Melitopol was one of the first cities that Russian forces seized early in the war, an essential piece of their coveted land bridge along the Sea of Azov, linking the two areas of Ukraine they or their proxies had captured in 2014: Crimea, in the south, and parts of the Donbas region in the east.
Capturing the city and its transportation hubs would sever that bridge and make it harder to resupply and reinforce Russian forces in southern Ukraine, but taking it is a tall order. The nearest terrain held by Ukrainian forces is about 40 miles north of Melitopol.
On Sunday, the Melitopol Christian Church — which the city’s exiled mayor said was being used as a Russian base — had gone up in flames. The mayor, Ivan Fedorov, alluded to the episode on Sunday as “fireworks in the east of Melitopol.”
Videos released by the Russian state news media of rescuers at the scene indicated that even as Russian forces worked to extinguish the blaze at the church, they were still recovering from explosions in and around the city over the weekend. Residents reported at least 10 large explosions on Saturday night and Sunday morning, although it was not clear whether some of those were Russian air defenses at work.
In one instance, several blasts hit a hotel and restaurant complex on the outskirts of the city, according to Ukrainian officials and video of the aftermath. Mr. Fedorov said that the facility, known as the Hunter’s Halt, was being used by Russian intelligence and that dozens of Russian soldiers had been killed, with hundreds more wounded and evacuated to Crimea for medical care.
His full account could not be independently confirmed. But Evgeny Balitsky, the Russian-appointed head of the part of the Zaporizhzhia region that Russia claimed to annex in September, confirmed the strike at the complex, saying that the facility had been hit while “peaceful citizens” were eating on Saturday evening.
He said that two people had been killed and 10 injured, and that the recreation center had been destroyed. Video from the scene showed several victims, with the complex engulfed in flames.
Last week, the Kremlin-appointed deputy head of Melitopol survived an assassination attempt, Russian state media reported — the latest in a string of attacks on Moscow’s proxy administrators in occupied Ukraine. An explosive detonated near the Melitopol official, Nikolai Volyk, as he was leaving his home, according to the state-run News agency RIA Novosti.
On Tuesday afternoon, a loud explosion was reported in the center of the city, Mr. Federov said in a statement. The explosion was followed by sustained gunfire, he said. It was not immediately clear what might have been targeted, as Russian forces immediately blocked roads in the area.

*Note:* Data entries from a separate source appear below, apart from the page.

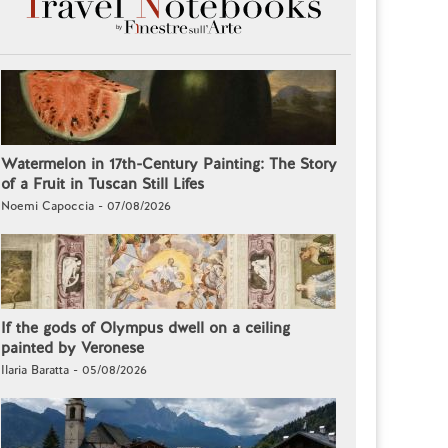
Watermelon in 17th-Century Painting: The Story
of a Fruit in Tuscan Still Lifes
Noemi Capoccia - 07/08/2026
If the gods of Olympus dwell on a ceiling
painted by Veronese
Ilaria Baratta - 05/08/2026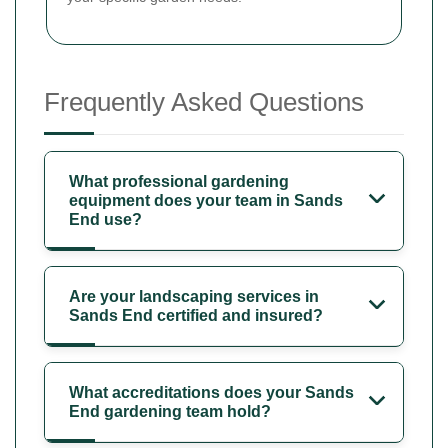
Frequently Asked Questions
What professional gardening
equipment does your team in Sands
End use?
Are your landscaping services in
Sands End certified and insured?
What accreditations does your Sands
End gardening team hold?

Natalia, a retiree who lives in Melitopol, said she started to see a large influx of Russian soldiers in the southern city in late November. They took over schools, she said, and she saw Russian soldiers moving in weapons and heavy artillery to positions in and around the city.

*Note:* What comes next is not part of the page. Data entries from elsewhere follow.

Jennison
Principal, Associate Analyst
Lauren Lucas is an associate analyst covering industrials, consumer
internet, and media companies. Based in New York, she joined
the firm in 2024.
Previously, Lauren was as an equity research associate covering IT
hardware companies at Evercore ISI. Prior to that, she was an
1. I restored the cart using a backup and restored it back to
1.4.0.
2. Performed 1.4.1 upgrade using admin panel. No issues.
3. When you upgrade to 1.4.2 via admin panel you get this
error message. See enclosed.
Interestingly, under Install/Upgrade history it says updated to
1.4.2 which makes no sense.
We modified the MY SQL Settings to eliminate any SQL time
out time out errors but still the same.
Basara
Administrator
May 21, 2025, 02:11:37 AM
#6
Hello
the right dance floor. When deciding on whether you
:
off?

“So many of them everywhere,” said Natalia, who asked that her last name be withheld out of concern for her safety.
Natalia also has a house outside the city and said she had watched as Russian planes and helicopters flew so low over the area that she could see “Z” painted on them, referring to the letter that has become a symbol of support for the invasion.
In early December, Russian forces nearly closed all access in and out of the city, said Mr. Fedorov, the exiled mayor.
In a hunt for partisans — guerrilla fighters and others working for the Ukrainian war effort — Russian forces have set up several roadblocks and are searching cars and people, Mr. Fedorov said.
After each explosion, Mr. Federov said, Russian forces go house to house. If they find any Ukrainian symbols or weapons, even hunting guns, they take the residents in for questioning and detain some of them at length.
Many prisoners, he said, are now being forced to help dig trenches around Melitopol.
Maria Varenikova and Matthew Mpoke Bigg contributed reporting.